The tribunal’s international press conference was a sham, displaying a total disregard and disrespect for the principles and procedure of jurisprudence.
If championing human rights, morality and “the quest for the truth” was their intention, the way they handled my straightforward question achieved quite the opposite.
This incident was typical of today’s numerous “Palestine solidarity” campaigns: While accusing Israel of “apartheid”, a relatively modest question that could disturb their cohesion – in this case a question about the jury’s stance towards the Islamist Hamas, was prohibited and resulted in my expulsion.
It would seem that my mere presence there constituted a threat so serious I had to be removed by any means. What they were afraid of was not that I would disturb their session, but that I would expose their biased and corrupt agenda.

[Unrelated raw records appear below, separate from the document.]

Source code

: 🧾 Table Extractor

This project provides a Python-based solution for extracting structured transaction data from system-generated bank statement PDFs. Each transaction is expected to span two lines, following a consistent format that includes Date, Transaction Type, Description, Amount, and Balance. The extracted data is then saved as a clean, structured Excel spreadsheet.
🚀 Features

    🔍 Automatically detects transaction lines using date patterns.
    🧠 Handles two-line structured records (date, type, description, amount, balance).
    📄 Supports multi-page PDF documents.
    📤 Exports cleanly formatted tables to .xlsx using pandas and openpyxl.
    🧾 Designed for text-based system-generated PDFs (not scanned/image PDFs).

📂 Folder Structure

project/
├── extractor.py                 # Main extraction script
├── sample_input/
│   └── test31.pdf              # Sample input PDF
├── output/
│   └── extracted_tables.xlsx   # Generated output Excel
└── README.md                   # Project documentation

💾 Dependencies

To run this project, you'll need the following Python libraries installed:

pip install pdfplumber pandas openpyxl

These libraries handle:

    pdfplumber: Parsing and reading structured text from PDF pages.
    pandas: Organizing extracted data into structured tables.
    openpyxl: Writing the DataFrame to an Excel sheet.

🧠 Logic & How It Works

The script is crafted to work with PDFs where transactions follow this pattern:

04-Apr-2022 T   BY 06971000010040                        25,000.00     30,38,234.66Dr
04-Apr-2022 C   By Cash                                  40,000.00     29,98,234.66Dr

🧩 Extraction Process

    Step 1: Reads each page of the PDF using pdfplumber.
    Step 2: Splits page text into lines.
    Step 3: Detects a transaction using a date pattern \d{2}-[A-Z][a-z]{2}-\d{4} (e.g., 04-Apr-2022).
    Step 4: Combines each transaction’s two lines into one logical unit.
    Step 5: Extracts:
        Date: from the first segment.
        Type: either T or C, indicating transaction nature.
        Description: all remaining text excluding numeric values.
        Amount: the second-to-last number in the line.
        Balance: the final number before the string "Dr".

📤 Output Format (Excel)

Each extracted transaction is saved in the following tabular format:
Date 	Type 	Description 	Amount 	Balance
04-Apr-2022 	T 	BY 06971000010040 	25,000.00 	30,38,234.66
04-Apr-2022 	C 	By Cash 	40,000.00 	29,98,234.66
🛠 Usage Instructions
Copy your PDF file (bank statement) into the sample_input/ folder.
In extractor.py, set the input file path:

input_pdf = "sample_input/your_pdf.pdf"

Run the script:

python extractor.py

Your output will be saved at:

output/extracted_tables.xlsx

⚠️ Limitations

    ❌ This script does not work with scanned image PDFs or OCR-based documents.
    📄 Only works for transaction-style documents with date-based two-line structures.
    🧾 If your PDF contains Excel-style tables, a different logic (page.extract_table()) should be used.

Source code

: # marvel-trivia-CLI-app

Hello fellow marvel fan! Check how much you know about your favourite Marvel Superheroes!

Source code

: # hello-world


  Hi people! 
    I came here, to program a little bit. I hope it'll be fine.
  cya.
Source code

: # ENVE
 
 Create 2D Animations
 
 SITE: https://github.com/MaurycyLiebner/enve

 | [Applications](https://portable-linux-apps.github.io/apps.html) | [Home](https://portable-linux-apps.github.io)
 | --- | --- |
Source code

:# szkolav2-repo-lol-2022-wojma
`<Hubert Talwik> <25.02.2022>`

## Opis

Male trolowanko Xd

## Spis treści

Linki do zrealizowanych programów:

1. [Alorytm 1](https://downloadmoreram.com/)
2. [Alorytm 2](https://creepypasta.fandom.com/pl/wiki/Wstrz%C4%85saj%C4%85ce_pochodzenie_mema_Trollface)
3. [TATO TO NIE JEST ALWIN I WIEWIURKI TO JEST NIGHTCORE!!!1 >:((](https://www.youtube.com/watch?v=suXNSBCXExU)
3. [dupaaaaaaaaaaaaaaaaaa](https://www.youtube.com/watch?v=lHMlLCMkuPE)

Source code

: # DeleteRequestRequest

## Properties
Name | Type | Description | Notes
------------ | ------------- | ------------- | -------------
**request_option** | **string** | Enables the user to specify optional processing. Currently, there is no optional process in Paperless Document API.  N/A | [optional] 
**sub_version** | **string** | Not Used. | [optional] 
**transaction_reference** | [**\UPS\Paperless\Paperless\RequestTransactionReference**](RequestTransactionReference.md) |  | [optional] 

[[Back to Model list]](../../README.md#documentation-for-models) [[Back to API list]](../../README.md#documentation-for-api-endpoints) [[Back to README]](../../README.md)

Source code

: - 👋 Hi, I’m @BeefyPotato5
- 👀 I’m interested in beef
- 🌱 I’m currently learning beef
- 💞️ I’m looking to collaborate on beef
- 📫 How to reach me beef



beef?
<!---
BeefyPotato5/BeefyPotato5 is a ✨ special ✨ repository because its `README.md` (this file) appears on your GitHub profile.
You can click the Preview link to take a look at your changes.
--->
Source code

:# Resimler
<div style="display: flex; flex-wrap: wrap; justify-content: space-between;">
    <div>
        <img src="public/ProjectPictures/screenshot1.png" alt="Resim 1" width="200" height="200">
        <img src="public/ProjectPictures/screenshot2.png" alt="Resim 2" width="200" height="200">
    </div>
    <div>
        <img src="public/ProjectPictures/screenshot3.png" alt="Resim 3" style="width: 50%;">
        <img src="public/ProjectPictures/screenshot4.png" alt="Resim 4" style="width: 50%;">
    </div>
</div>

While I laid a charge against the organizers of the tribunal for the physical assault and the threats against me, the CPT police department closed the proceedings two weeks later without any findings.
While failing to answer or apologize, the organizers of South Africa’s high-profile Russel Tribunal were exposed for their transparently one-sided agenda, and vicious implementation thereof, to demonize and de-legitamise the State of Israel, irrespective of the truth.
The author is a German freelance journalist with an MA degree in International Relations from the universities of Cape Town and Freiburg. He focuses on the Middle East, terrorism and conflict.